Institute – link
The University of Exeter is a research-led top-ten UK and top-100 global university (Times Higher University Rankings) and a member of the UK’s ‘elite’ research-intensive Russell Group.
It is home to one of the largest groups of memory and data storage researchers in the UK. This team is inter-disciplinary, bringing together materials scientists, physicists and electronic engineers from the Departments of Engineering and Physics.
Our memory-related research expertise forms part of the larger ‘Functional Materials’ research theme of the University, which is led by Prof C David Wright and brings together around 40 permanent academic faculty staff and over 120 PhD and post-doctoral researchers working on important materials topics.

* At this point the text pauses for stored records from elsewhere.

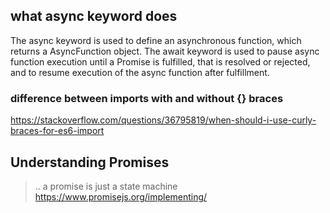 ## what async keyword does
The async keyword is used to define an asynchronous function, which returns a AsyncFunction object. The await keyword is used to pause async function execution until a Promise is fulfilled, that is resolved or rejected, and to resume execution of the async function after fulfillment.


### difference between imports with and without {} braces
  
https://stackoverflow.com/questions/36795819/when-should-i-use-curly-braces-for-es6-import  


## Understanding Promises 

> .. a promise is just a state machine  
> https://www.promisejs.org/implementing/
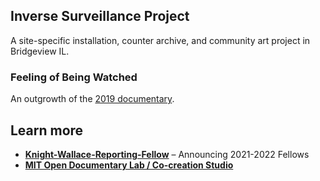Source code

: **Inverse Surveillance Project**  
--
A site-specific installation, counter archive, and community art project in Bridgeview IL. 

### Feeling of Being Watched
An outgrowth of the [2019 documentary](http://www.feelingofbeingwatched.com/).

## Learn more
- **[Knight-Wallace-Reporting-Fellow](https://wallacehouse.umich.edu/announcing-the-2021-2022-knight-wallace-reporting-fellows/)** – Announcing 2021-2022 Fellows
- **[MIT Open Documentary Lab / Co-creation Studio](https://cocreationstudio.mit.edu/assia-boundaoui-and-inverse-surveillance-meet-co-creation-studios-new-fellow/)** 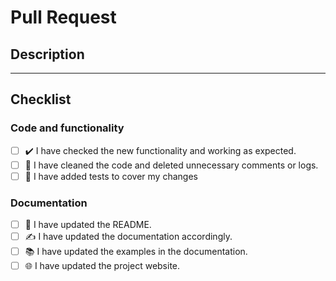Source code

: # Pull Request

## Description

<!-- Brief description of the changes made. -->

---

## Checklist

### Code and functionality

- [ ] ✔️ I have checked the new functionality and working as expected.
- [ ] 🧹 I have cleaned the code and deleted unnecessary comments or logs.
- [ ] 🧪 I have added tests to cover my changes

### Documentation

- [ ] 📘 I have updated the README.
- [ ] ✍️ I have updated the documentation accordingly.
- [ ] 📚 I have updated the examples in the documentation.
- [ ] 🌐 I have updated the project website.

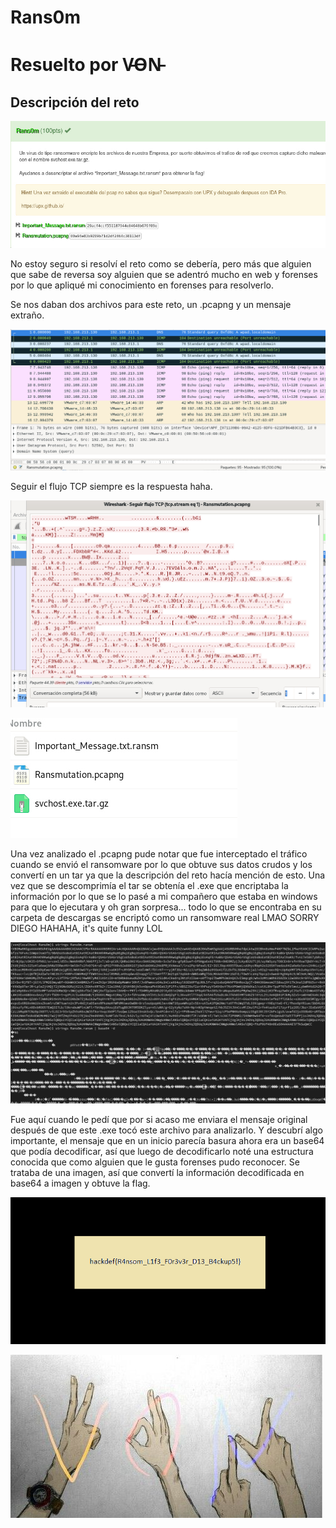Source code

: # Rans0m

# Resuelto por V̵O̵N̵

## Descripción del reto

![CTF](img/1.jpg)

No estoy seguro si resolví el reto como se debería, pero más que alguien que sabe de reversa soy alguien
que se adentró mucho en web y forenses por lo que apliqué mi conocimiento en forenses para resolverlo.

Se nos daban dos archivos para este reto, un .pcapng y un mensaje extraño.

![CTF](img/2.jpg)

Seguir el flujo TCP siempre es la respuesta haha.

![CTF](img/3.jpg)

![CTF](img/4.jpg)

Una vez analizado el .pcapng pude notar que fue interceptado el tráfico cuando se envió el ransomware
por lo que obtuve sus datos crudos y los convertí en un tar ya que la descripción del reto hacía mención de esto.
Una vez que se descomprimía el tar se obtenía el .exe que encriptaba la información por lo que se lo pasé a mi compañero
que estaba en windows para que lo ejecutara y oh gran sorpresa... todo lo que se encontraba en su carpeta de descargas
se encriptó como un ransomware real LMAO SORRY DIEGO HAHAHA, it's quite funny LOL

![CTF](img/5.jpg)

Fue aquí cuando le pedí que por si acaso me enviara el mensaje original después de que este .exe tocó este archivo para analizarlo.
Y descubrí algo importante, el mensaje que en un inicio parecía basura ahora era un base64 que podía decodificar, así que luego
de decodificarlo noté una estructura conocida que como alguien que le gusta forenses pudo reconocer.
Se trataba de una imagen, así que convertí la información decodificada en base64 a imagen y obtuve la flag.

![CTF](img/6.jpg)

![VON](../von.jpg)
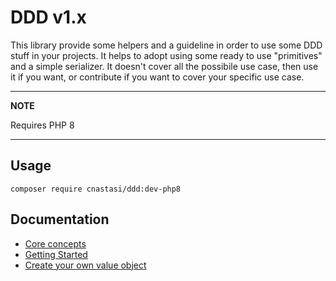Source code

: # DDD v1.x


This library provide some helpers and a guideline in order to use some DDD stuff in your projects. 
It helps to adopt using some ready to use "primitives" and a simple serializer. 
It doesn't cover all the possibile use case, then use it if you want, or contribute if you want to cover your specific use case.

---
**NOTE**

Requires PHP 8

---

## Usage
`composer require cnastasi/ddd:dev-php8`

## Documentation
- [Core concepts](docs/core_concepts.md)
- [Getting Started](docs/getting_started.md)
- [Create your own value object](docs/create_your_own_value_object.md)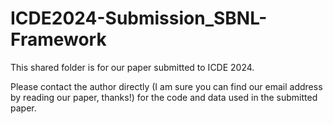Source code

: # ICDE2024-Submission_SBNL-Framework

This shared folder is for our paper submitted to ICDE 2024.

Please contact the author directly (I am sure you can find our email address by reading our paper, thanks!) for the code and data used in the submitted paper.
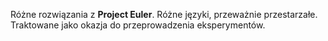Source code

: Różne rozwiązania z **Project Euler**. Różne języki, przeważnie przestarzałe. Traktowane jako okazja do przeprowadzenia eksperymentów.
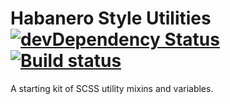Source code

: # Habanero Style Utilities [![devDependency Status](https://david-dm.org/habaneroconsulting/habanero-style-utilities/dev-status.svg)](https://david-dm.org/habaneroconsulting/habanero-style-utilities#info=devDependencies) [![Build status](https://travis-ci.org/habaneroconsulting/habanero-style-utilities.svg)](http://travis-ci.org/habaneroconsulting/habanero-style-utilities)

A starting kit of SCSS utility mixins and variables.
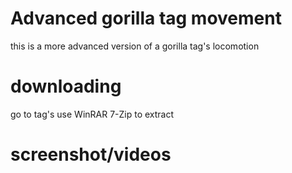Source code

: # Advanced gorilla tag movement
 this is a more advanced version of a gorilla tag's locomotion
 
# downloading
 go to tag's use WinRAR 7-Zip to extract
 

# screenshot/videos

The Functional Materials research theme has benefited from around £15 million of university and external investment in new staff and research facilities in the last three years, and has state-of-the-art materials and device fabrication facilities housed in 5 purpose-built clean rooms.
People – link
- Prof. C. David Wright is Professor of Electronic Engineering at the University of Exeter, and leads the Fun-COMP project.
Prof. Wright began his career as a Process Engineer at Philips Electronics in the UK, before moving into academia where he held posts at the University of Manchester between 1989 and 1999. In the year 2000 he moved to Exeter to take up an Establishment Chair in Electronic Engineering. His research specialism lies in the area of electronic and optoelectronic/photonic memory and computing materials, devices and systems, with a particular focus on phase-change based systems. He has published over 200 journal and conference papers in these areas.
Prof Wright also has extensive experience in the management and technical leadership of large and complex projects. For example, he led (was the co-ordinator of) the very recently completed multi-partner (University of Cambridge, IBM Zurich, RWTH-Aachen, ISSP-Sofia) ̴ €4 million, EU FP7 Project CareRAMM (Carbon Resistive Random Access Memory Materials; FP7-NMP-2012-SMALL-6; €3,891,208 budget, €2,641,964 funding; 1/2/2013 to 31/1/2016) which was assessed in its final review as having “fully achieved its objectives and technical goals for the period and even exceeded expectations”. He also led the ̴ €10 million, 52-month, 10-partner, EU FP6 Integrated Project ProTeM (Probe-based Terabyte Memories; FP6-2005-IST-5-34719; €9,627,544 budget, €5,298,510 funding; end date 31/1/2011) which was also achieved the highest rating by the project reviewers who also commented that “the co-ordinator evidenced excellent skills in running a complex research project”. Prof Wright also has similar management experience in terms of running UK-only and UK-international multi-partner projects; e.g. he led the joint Exeter-Bath £1.1 million EPSRC Graphene Engineering project ‘New manufacturable approaches to graphene….’ and the joint ̴ £1 million EPSRC-NSF-DfG project ‘Ultra-fast Mixed-mode phase-change …..’ (partners University of Pennsylvania & Karlsruhe Institute of Technology).
Prof Wright thus brings to the Fun-COMP project all the necessary skills and experience to ensure its successful technical, strategic and day-to-day management. He will be supported by a post-doctoral fellow on the technical side, and an administrative assistant on the management side of the project. Prof Wright will be assisted by three of his Postgraduate researchers:
- Carlota Ruiz De Galarreta Fanjul, a Postdoctoral researcher specialized in mixed-mode (photonic-electronic) applications of phase-change devices. She received a first class Master’s degree in Optical and Imaging technologies from the Complutense University of Madrid, worked on graduating as an optical design engineer for several companies in Spain, before moving to Exeter to obtain her PhD.
- Santiago García-Cuevas Carrillo, a Postdoctoral Researcher currently involved in the behavioural modeling of the opto-electronic nVN framework. During is PhD he was involved in the design, model and fabrication of phase-change opto-electronic displays. He graduated in Physics at the University of Córdoba, and attained a Master’s degree in Microelectronics in from the University of Sevilla.
- Emanuele Gemo, who received his Master’s degree in Material Science from the University of Padova. His current research project focuses on the thermal, optical, and phase-change modelling of all-photonic phase-change memory devices.